Text-based design files
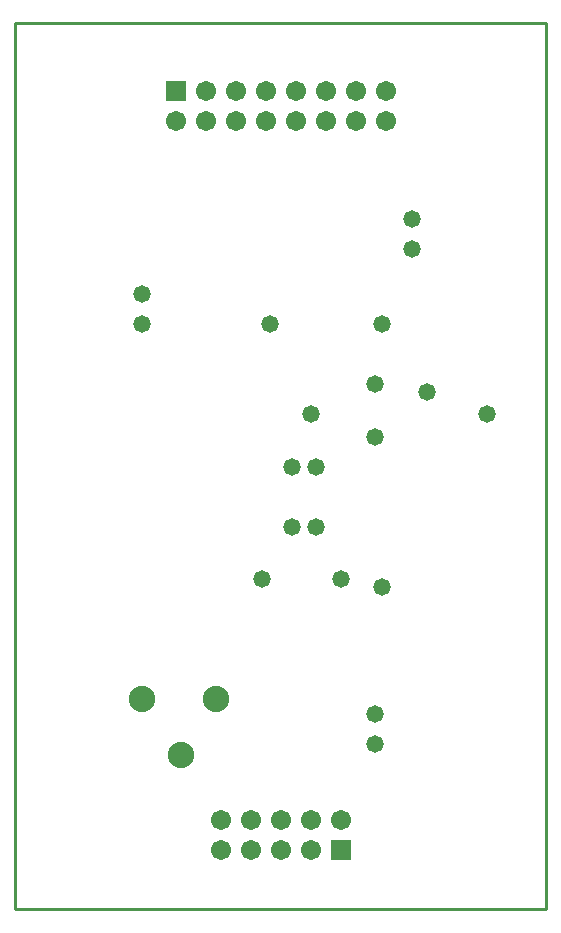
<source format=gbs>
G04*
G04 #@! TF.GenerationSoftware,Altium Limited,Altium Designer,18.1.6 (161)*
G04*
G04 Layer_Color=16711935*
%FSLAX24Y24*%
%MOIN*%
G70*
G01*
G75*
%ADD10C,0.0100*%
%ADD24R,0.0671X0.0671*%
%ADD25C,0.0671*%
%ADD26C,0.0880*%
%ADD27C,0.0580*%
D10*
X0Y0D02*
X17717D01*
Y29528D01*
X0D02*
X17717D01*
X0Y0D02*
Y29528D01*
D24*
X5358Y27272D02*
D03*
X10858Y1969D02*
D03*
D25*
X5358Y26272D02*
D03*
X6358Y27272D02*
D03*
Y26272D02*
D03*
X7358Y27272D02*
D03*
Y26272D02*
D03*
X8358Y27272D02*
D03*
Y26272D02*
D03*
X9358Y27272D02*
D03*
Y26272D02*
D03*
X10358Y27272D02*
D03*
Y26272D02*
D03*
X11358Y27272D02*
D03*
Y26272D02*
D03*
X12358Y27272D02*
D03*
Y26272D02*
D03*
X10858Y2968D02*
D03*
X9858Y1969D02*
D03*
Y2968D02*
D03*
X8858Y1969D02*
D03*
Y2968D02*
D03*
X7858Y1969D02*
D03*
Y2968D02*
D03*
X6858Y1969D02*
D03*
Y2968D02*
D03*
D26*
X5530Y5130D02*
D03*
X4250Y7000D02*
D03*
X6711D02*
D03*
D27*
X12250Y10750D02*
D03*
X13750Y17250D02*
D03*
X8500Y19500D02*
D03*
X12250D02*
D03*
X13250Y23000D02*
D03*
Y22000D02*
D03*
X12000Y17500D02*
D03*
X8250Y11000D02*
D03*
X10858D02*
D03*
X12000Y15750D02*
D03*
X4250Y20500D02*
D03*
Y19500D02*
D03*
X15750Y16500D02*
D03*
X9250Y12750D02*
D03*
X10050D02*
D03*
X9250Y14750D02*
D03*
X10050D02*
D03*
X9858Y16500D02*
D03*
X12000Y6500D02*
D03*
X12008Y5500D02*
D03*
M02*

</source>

...

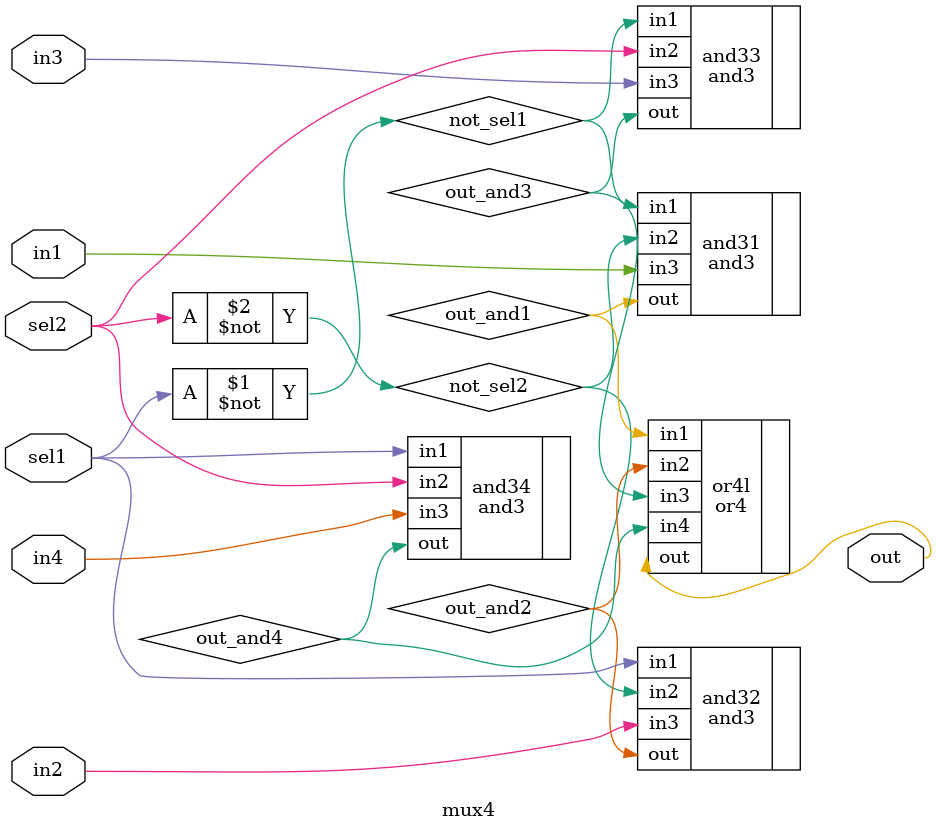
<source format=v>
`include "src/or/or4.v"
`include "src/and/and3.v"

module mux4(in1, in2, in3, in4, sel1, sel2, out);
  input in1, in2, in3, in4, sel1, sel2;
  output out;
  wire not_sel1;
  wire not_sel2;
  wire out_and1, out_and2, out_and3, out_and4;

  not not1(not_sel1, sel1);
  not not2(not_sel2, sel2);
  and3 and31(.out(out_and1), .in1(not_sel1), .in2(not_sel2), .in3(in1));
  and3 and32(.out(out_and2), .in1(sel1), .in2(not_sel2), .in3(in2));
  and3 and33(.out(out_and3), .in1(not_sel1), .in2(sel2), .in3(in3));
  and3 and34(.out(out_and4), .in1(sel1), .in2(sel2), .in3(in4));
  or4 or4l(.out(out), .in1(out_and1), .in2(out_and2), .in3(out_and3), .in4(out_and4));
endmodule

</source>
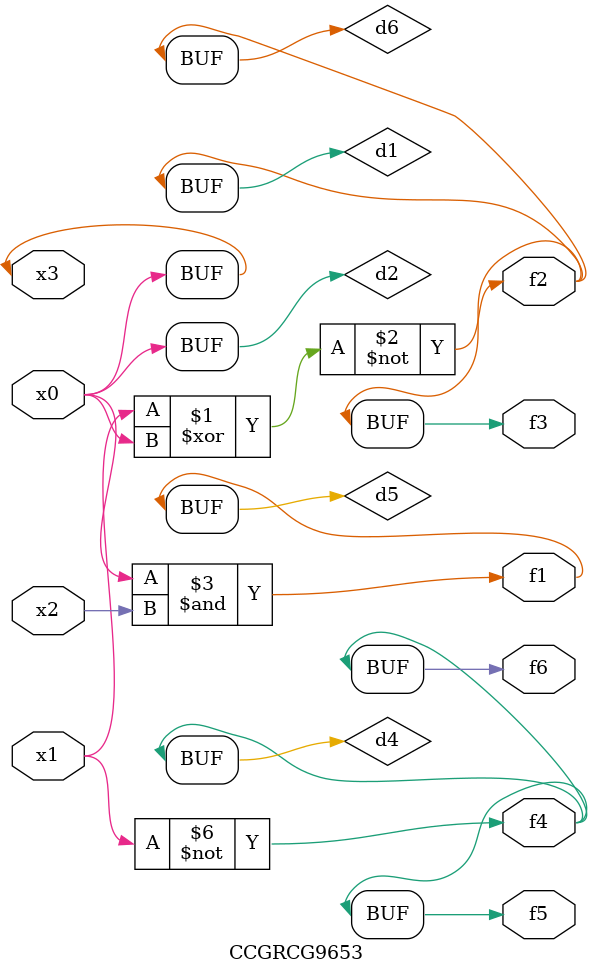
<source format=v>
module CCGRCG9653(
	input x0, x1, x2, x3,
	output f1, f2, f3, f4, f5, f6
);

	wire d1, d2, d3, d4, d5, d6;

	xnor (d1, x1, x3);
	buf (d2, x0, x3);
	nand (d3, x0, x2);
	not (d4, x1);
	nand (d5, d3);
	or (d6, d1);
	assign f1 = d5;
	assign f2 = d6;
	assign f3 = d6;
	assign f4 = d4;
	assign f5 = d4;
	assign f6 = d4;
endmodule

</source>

### [What the task asks]
From the entries above, return each line with the word "wire" in it.

### [Result for this exercise]
  wire not_sel1;
  wire not_sel2;
  wire out_and1, out_and2, out_and3, out_and4;
	wire d1, d2, d3, d4, d5, d6;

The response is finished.